**What you should do**
Only the lines from the one that contains "été un peu déçu de leurs locaux." to the end of the material below are wanted, each duplicated exactly.

Supplied data Block Start

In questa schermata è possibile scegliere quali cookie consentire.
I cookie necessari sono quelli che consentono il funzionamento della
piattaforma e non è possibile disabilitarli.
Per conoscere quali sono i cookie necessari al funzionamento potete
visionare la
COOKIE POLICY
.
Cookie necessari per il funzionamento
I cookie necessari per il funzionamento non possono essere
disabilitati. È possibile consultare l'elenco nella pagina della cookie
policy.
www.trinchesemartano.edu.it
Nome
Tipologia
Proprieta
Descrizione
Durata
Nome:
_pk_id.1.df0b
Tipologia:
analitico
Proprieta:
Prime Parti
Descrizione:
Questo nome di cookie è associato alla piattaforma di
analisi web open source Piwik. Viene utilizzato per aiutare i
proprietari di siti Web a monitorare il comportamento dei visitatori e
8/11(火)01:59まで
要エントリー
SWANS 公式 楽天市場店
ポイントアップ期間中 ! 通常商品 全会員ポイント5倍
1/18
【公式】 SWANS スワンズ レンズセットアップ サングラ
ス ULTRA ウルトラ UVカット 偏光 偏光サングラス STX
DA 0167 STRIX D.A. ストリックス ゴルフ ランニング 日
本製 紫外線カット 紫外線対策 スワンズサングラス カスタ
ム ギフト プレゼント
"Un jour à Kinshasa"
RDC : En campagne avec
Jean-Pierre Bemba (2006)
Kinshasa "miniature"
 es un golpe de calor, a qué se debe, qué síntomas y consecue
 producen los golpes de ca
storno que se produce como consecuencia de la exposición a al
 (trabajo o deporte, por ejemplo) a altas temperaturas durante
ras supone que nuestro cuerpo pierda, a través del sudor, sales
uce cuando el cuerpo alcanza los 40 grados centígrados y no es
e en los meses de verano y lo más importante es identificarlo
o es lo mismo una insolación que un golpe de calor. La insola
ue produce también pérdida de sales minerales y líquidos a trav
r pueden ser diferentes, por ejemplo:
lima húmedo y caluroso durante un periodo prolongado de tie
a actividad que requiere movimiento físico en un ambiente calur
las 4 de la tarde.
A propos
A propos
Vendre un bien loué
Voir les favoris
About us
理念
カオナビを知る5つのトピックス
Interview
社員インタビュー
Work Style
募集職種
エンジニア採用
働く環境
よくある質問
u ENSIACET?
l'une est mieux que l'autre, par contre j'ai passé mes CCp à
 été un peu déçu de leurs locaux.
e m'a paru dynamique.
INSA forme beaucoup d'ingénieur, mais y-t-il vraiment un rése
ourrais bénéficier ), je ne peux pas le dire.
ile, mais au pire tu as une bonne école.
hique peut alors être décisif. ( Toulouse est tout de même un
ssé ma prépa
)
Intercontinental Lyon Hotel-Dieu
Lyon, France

Supplied data Block End

**Result of this exercise**
 été un peu déçu de leurs locaux.
e m'a paru dynamique.
INSA forme beaucoup d'ingénieur, mais y-t-il vraiment un rése
ourrais bénéficier ), je ne peux pas le dire.
ile, mais au pire tu as une bonne école.
hique peut alors être décisif. ( Toulouse est tout de même un
ssé ma prépa
)
Intercontinental Lyon Hotel-Dieu
Lyon, France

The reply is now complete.